I know it isn't technically a Sigil question, but after struggling with _horrible_ html output from MSWORD 97 (really really bad), and WORD2003 (better, but so so ugly and bloated..) I figured there were better workflow options and tools that would help me avoid fixing hundreds of EPUB validation issues with every book.
My key questions are:
1) What word processors can export to html that is nmore EPUB/xhtml clean.
2) What is your workflow like: i.e. original manuscript in MS WORD (as most start there..) to application X to do Y -->Then use __ to ___ --> import to Sigil --> Save to .epub.

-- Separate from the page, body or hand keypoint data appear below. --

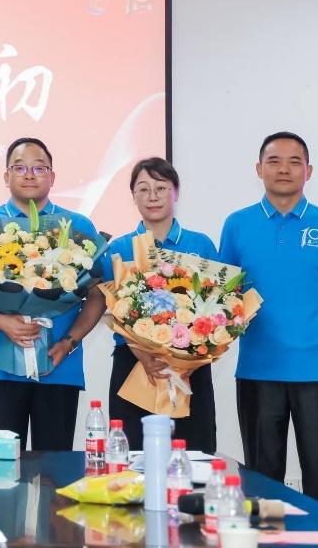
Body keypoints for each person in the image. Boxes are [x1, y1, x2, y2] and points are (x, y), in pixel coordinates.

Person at [220, 131, 318, 500]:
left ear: (308, 171)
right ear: (259, 169)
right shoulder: (237, 225)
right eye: (274, 161)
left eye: (294, 162)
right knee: (262, 483)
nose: (284, 169)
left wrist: (314, 333)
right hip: (257, 372)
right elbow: (225, 297)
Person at [0, 137, 103, 451]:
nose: (29, 174)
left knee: (55, 466)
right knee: (0, 462)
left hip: (58, 364)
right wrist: (0, 320)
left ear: (52, 176)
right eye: (19, 167)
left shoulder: (76, 225)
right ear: (6, 175)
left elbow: (97, 295)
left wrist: (70, 341)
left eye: (39, 168)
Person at [99, 157, 219, 452]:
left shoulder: (200, 245)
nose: (152, 196)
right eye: (143, 189)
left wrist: (187, 358)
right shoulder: (119, 248)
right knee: (132, 455)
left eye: (161, 188)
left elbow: (217, 307)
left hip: (190, 368)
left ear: (176, 192)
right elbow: (112, 308)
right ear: (133, 196)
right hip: (133, 362)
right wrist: (142, 354)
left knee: (194, 454)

I find most of the "anti-Word" hysteria to be hyperbolic. Yes, it produces messy HTML, but so does OO, no matter what the evangelists for it say, ditto LO. WordPerfect's output is just as bad. Scrivener MOBI's, I think I read, are currently being rejected (which makes me wonder if they forked Calibre?), as are Calibre's, by and large. I was underwhelmed with Atlantis' output; I think Jutoh works pretty well for DIY'ers.
The bottom line for me is that you need to know regex. At least a little. At the end of the day, I haven't found a single magic bullet that will automagically clean up Word or any other word-processing output. We very simply clean up the Word file if necessary (we get a lotta, lotta
crappy files--I mean, really awful
), but mostly we clean the files in HTML, and the tool of choice here is NoteTab Pro. Not NotePad, NoteTab. We extract the HTML and then run a variety of standardized clips to clean it; then we clean up any residual oddities.
So, our process is:
Word (or other input source)-->HTML-->NoteTabPro-->Sigil.
From the ePUBs, we have custom PERL and, again NTP clips that we use to create an inline TOC from the ncx, as well as make some other mods (usually the guide), and then drop it on Kindle Previewer/Kindlegen for MOBI versions.
That's it. So, our "magic bullet" is simply to work in a super HTML editor. We do the finalization in Sigil, and any post-production copyedits there as well. That's it.